— Нужно смотреть проще, — сказала она еще раз и принялась за письмо...
Она спокойно писала, что встретила в Париже молодого человека...
Тут она остановилась и подумала, следует ли прямо сначала сказать, что он из купцов, или промолчать. Промолчала и написала: инженер. Опять остановилась и задумалась, следует ли писать, что он болотный инженер, и удержалась.

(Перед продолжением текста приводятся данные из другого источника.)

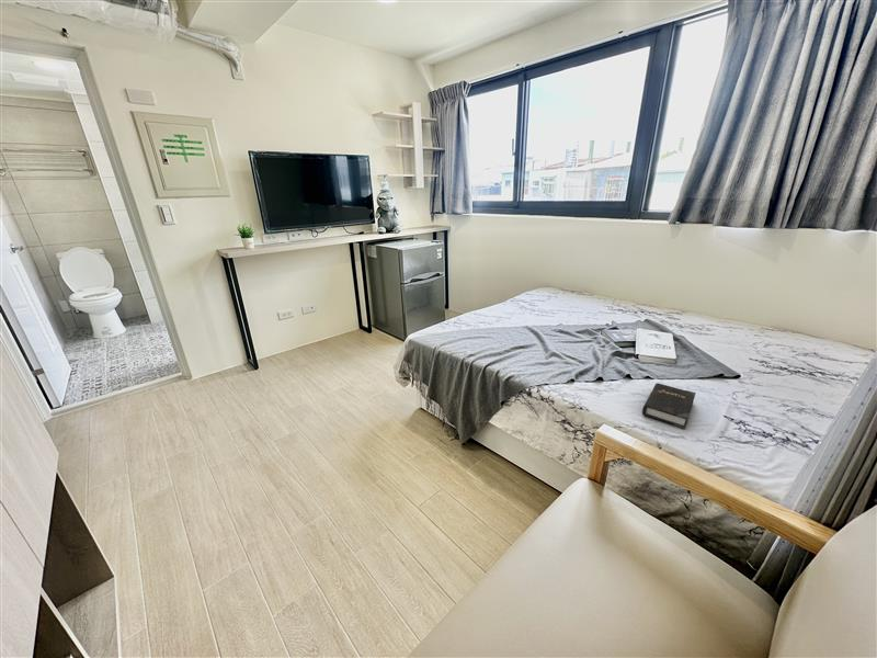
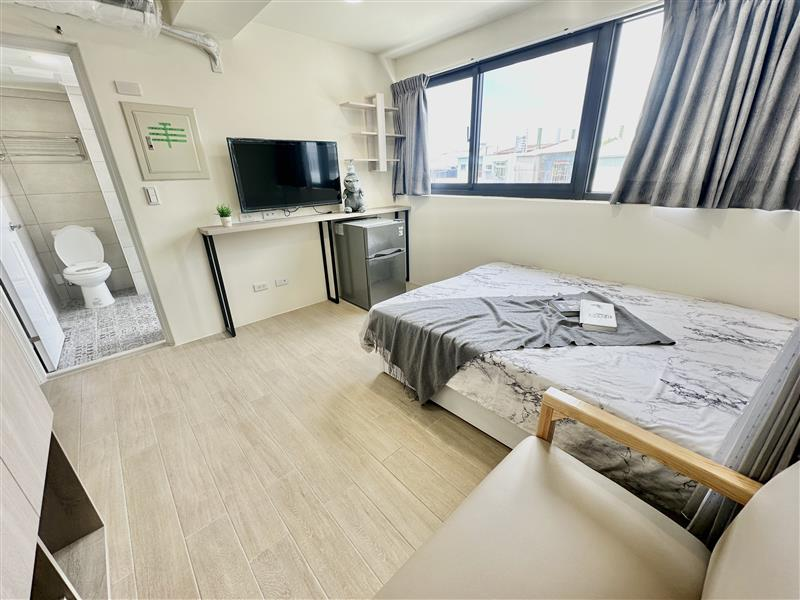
- hardback book [641,382,697,430]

После того до конца писалось легко: кроме того, что он инженер, он очень образованный, владеет европейскими языками и очень хороший человек. Мать его она знала раньше: это простая, но замечательная женщина, всеми уважаемая. Он просит ее руки, и она дала ему свое согласие выйти за него после окончания курса: ей остается немного. Пока она будет кончать курс, он будет в России создавать себе положение.
Перечитав письмо, Инна с особенным удовольствием обратила внимание на слово «положение»: так все пишут, и такое бывает у всех. И еще раз, окончив письмо, она повторила:
— Конечно, конечно, смотреть надо проще на все! Написала на конверте адрес, приклеила даже марку, но не запечатала: она покажет это письмо ему, и ей кажется, он очень обрадуется, это будет сюрприз ему. А между тем и Алпатов думал, что, заключая брак с Инной для борьбы с Инной Петровной, он нашел теперь такой простой исход всем сомнениям.

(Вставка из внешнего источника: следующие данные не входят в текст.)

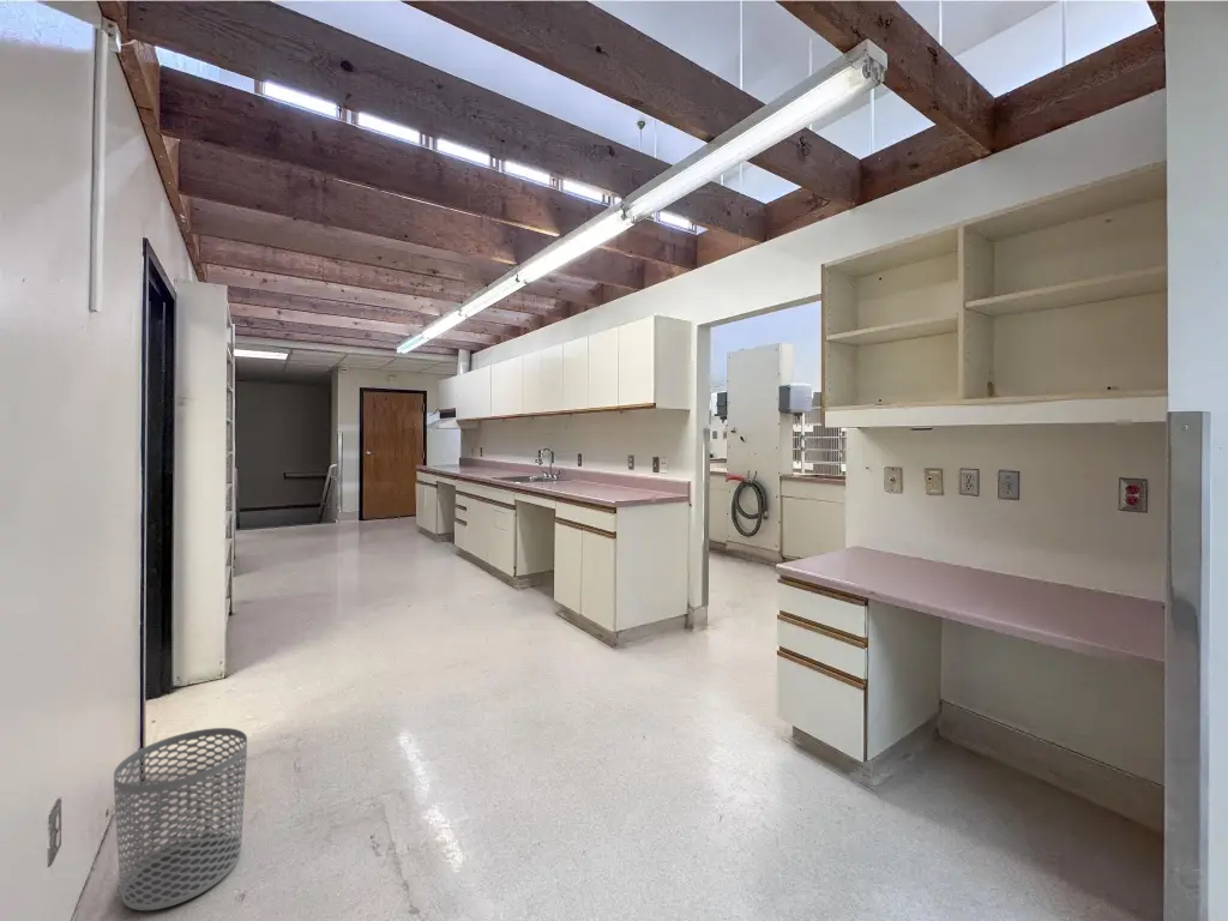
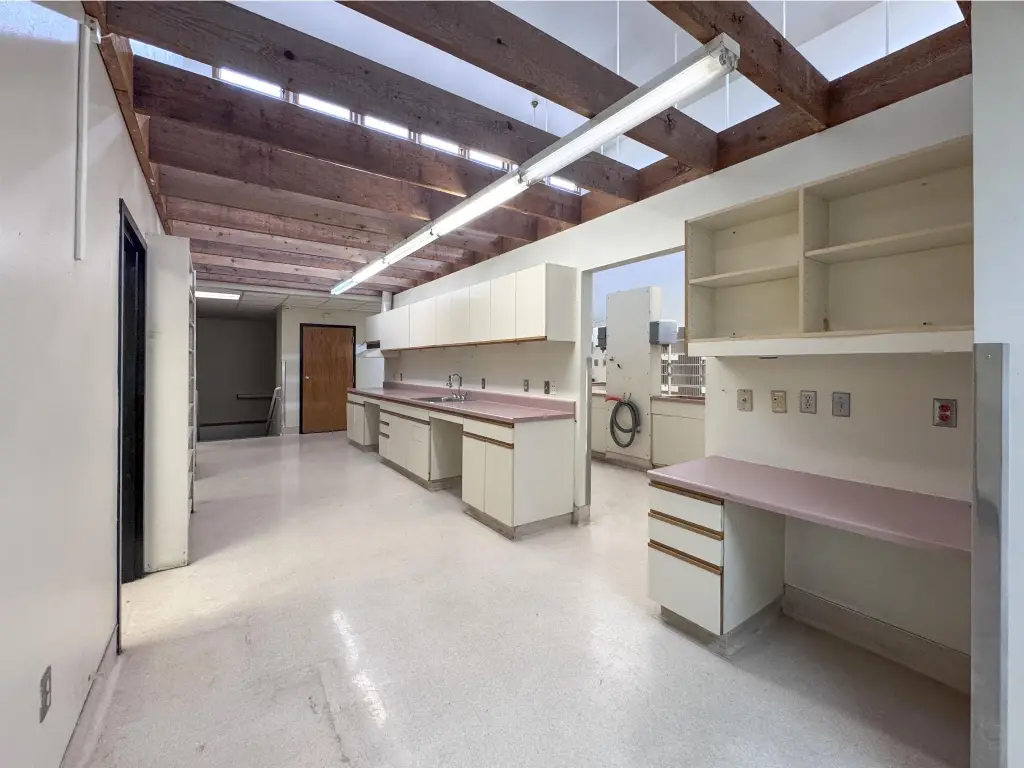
- waste bin [113,727,248,911]
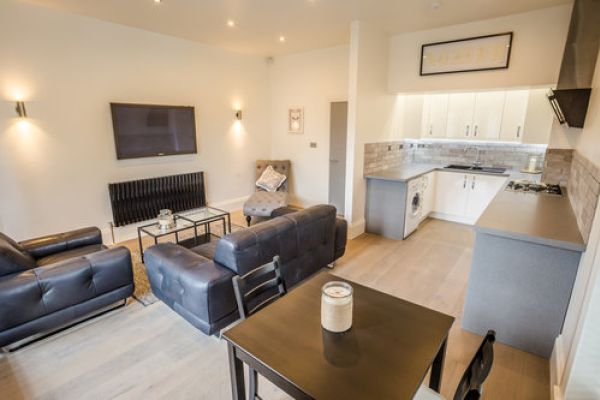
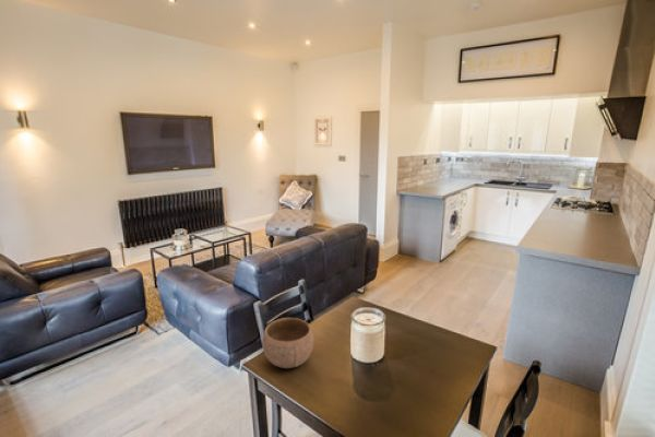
+ bowl [261,317,314,369]
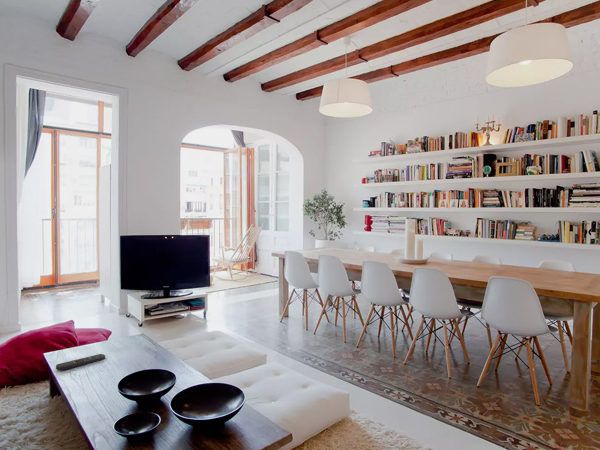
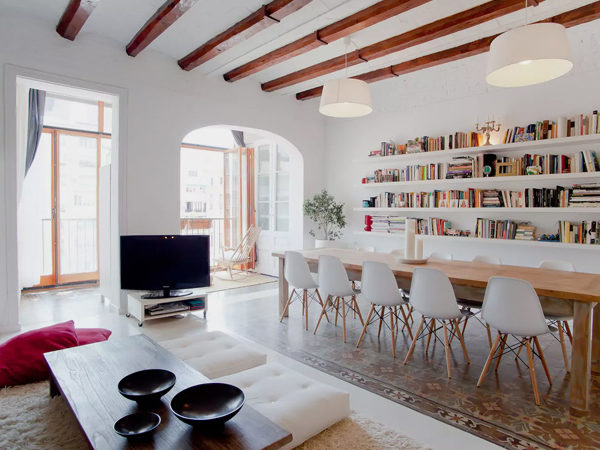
- remote control [55,353,106,372]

Как все обманчиво! Перед этим консьержка встречала ее, казалось, с такой противной улыбкой, теперь эта обыкновенная деловая француженка не обратила на нее никакого внимания. Они встретились...
Что же такое случилось? Она несла ему желанное решение, такой большой сюрприз. Он тоже для нее сделал великое открытие. И вот оказывается, и ей, и ему стало как-то трудно быть вместе. Он поцеловал ее руку: она пахла свежей водой, и от этого представилась новая, какая-то третья, просто деловая Инна. Он усадил ее в глубокое кресло и спросил:
— Неужели ты сейчас только встала?
Инна поняла, почему он спросил, с улыбкой понюхала свою руку и сказала:
— Я только что умывалась. А все утро бегала я неумывкой, два раза была у тебя: мне представилось, что ты хочешь бросить меня и уехать в Россию...
Алпатов сразу вернулся к первому свиданию с ней в Люксембургском саду, когда она пришла к нему в новой кофточке, и сказал ей тепло:
— Какая ты, Инна, хорошая...
Он решается теперь начать ей рассказывать о своем видении живого солнца над версальскими озерами, но оказывается, для этого надо так много и что к двойной Инне он никогда не придет. По какой тропинке он попал в Булонский лес? Где это было певучее дерево? И он долго слушал пчел, приложив ухо к стволу дерева...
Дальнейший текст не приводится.